**Extracted text**.
┌──

Bound by a connection deeper than blood, the Children of Fire will either restore the Legacy or bring it crashing down, freeing Daemron to wreak his vengeance upon the mortal world.
Children of Fire is, in every way, pure popcorn fantasy. In other words, I think anyone coming into this expecting the kind of high concept epic featuring complex, iconic characters, groundbreaking uses of magic, or uniquely compelling world building is setting themselves up for disappointment, because to be honest, Drew Karpyshyn’s first foray into original material is mostly a retread of familiar ground. But that said, I do think this is still a book that has plenty of merit as a compulsively readable, wildly entertaining retread, because even though the fantasy elements are simplistic stereotypes and cliches, in this case, it’s not a bad thing at all, because Karpyshyn has done an excellent job putting them together in a way that’s easily accessible, but more importantly, interesting and engaging.
What makes the book for me is definitely the almost cinematic quality of the storytelling. As anyone who’s for example both read Lord of the Rings and watched Peter Jackson’s movies would know, watching the movies is a completely different experience from reading the books. And while most fantasy books aim to replicate that heavy, voluminous feel of Tolkien’s books (and Karpyshyn even cites Tolkien as one of his influences), Children of Fire is the exception that, with its simpler storyline and plenty of cinematic action sequences, feels more like watching the movie adaption, or maybe one of those old sword and sorcery TV shows. So although the setup involves nothing but generic fantasy stereotypes and nothing in Children of Fire screams unique or different from every other fantasy out there – even if Karpyshyn calls his elves (and they obviously are the generic woodland dwelling elder race everybody else calls elves) the Danaan – none of it really mattered for me because Children of Fire is a different, yet nonetheless enjoyable, reading experience from the typical fantasy. For me, the point of this book really wasn’t to build a complex fantasy world or to create an immersive cast of scheming, backstabbing characters, but just to follow a group of characters on a very simple quest of good versus evil while being entertained by the gobs of addictive action sequences along the way – and I was definitely entertained; it really is addictive.

└──

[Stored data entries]
┌──

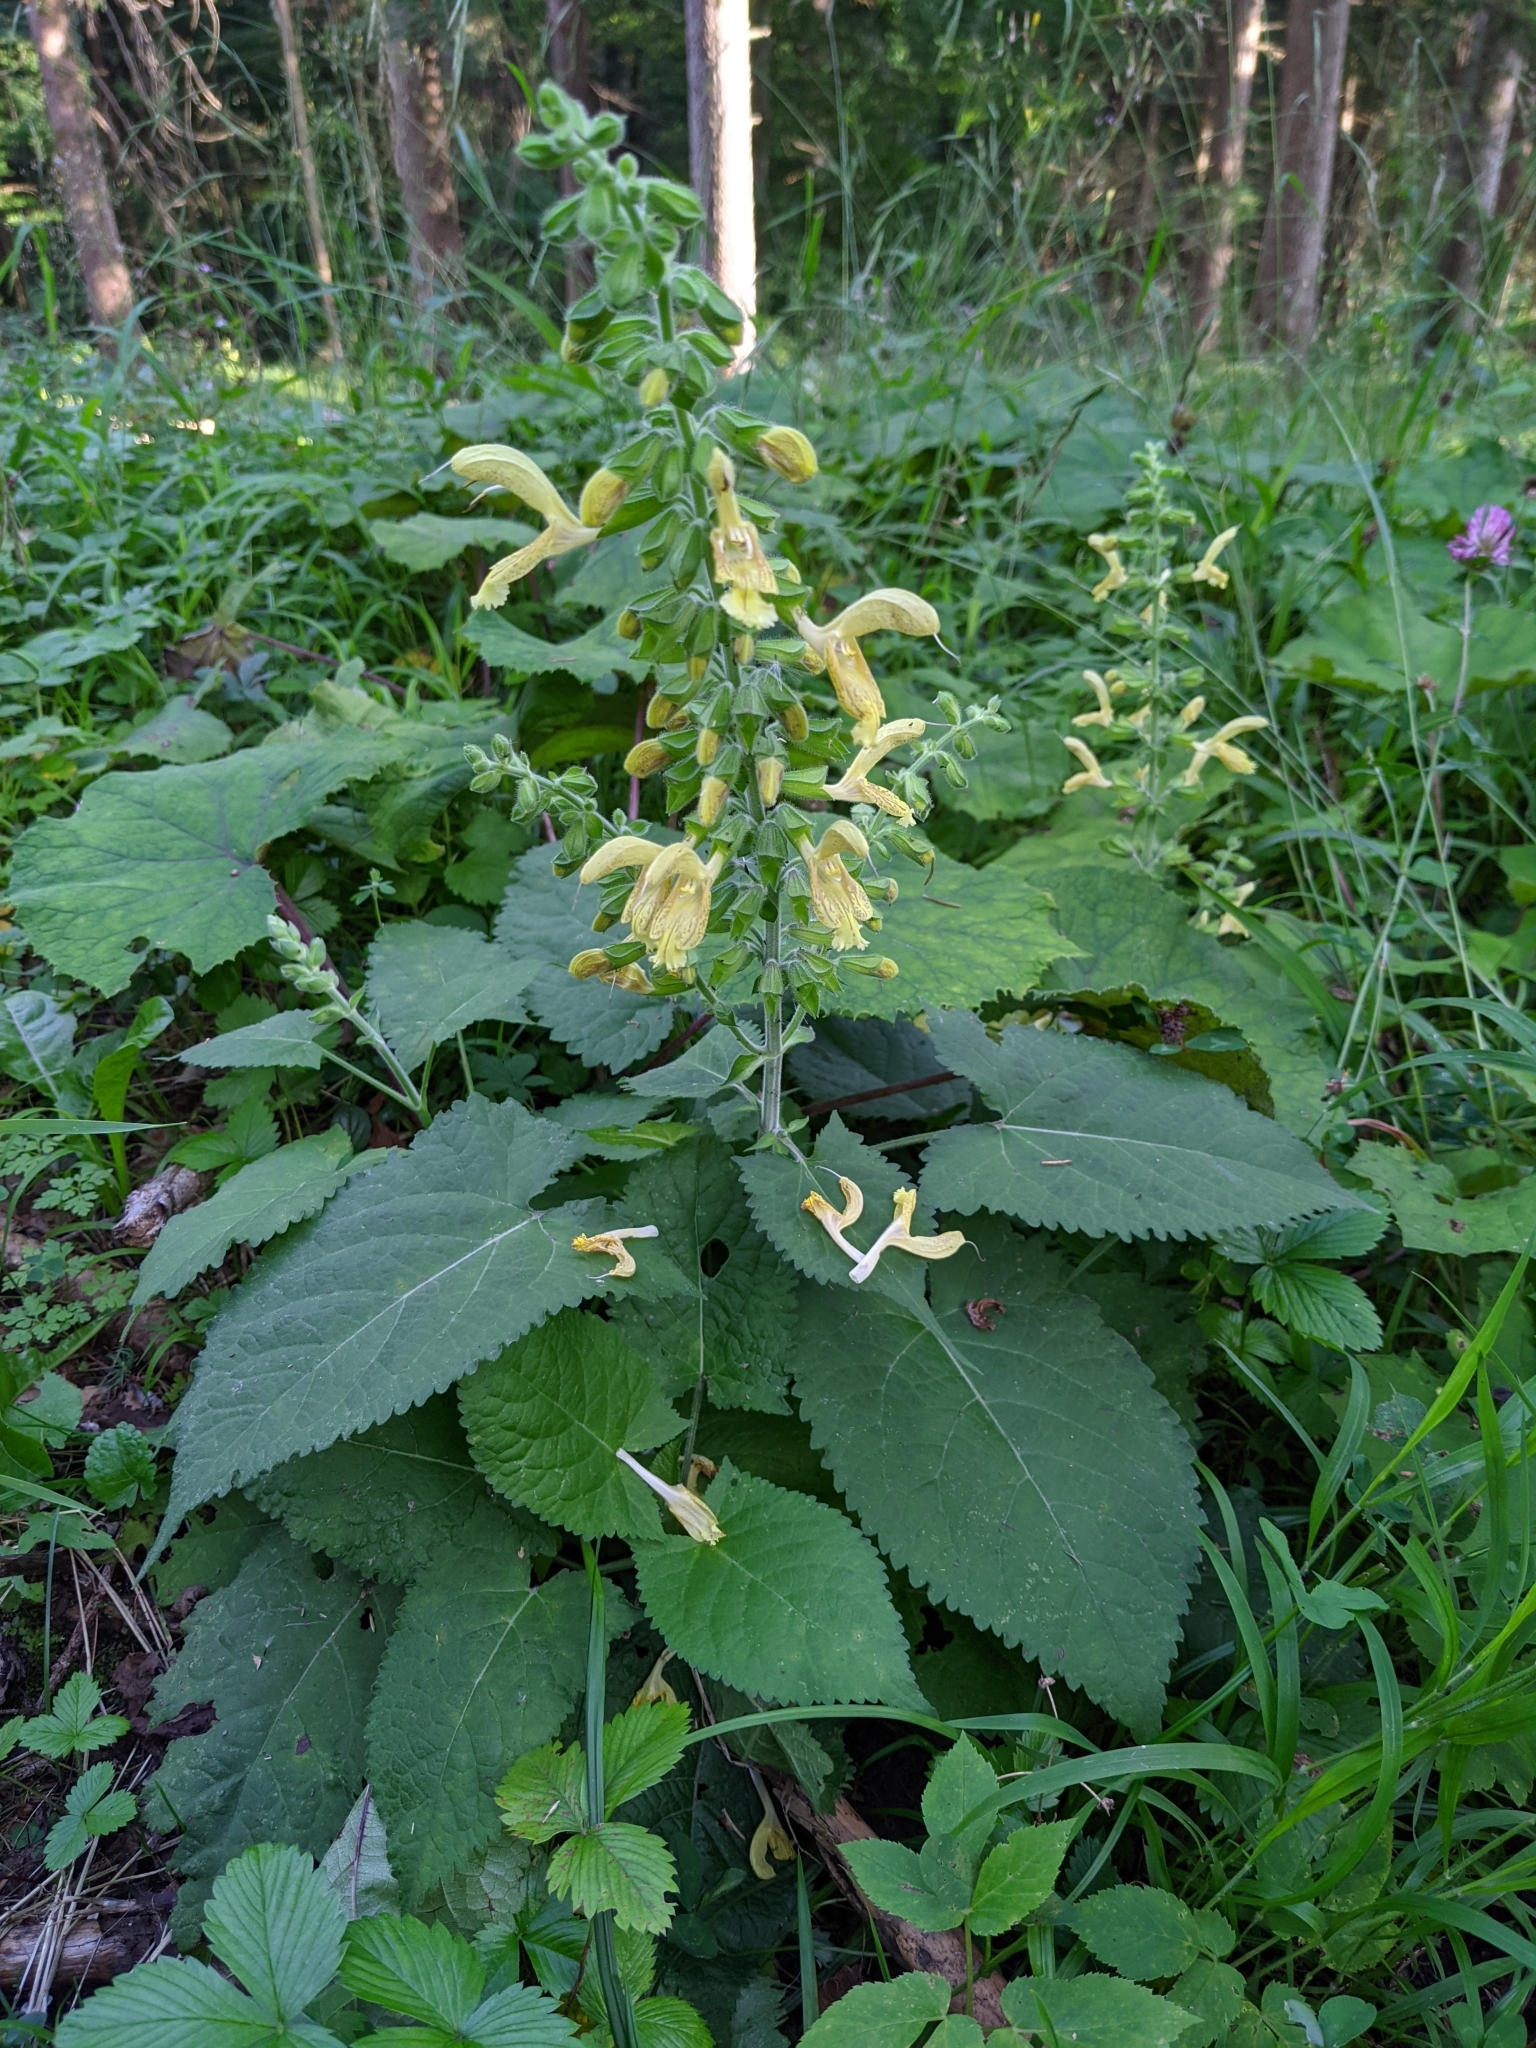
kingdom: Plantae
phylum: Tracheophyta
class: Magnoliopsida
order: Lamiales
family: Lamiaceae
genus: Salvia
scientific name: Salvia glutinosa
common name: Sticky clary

└──

**Task directions**. According to the review, what name does Karpyshyn give to his elves? The data bear no relation to the review.

**Written answer**. The Danaan.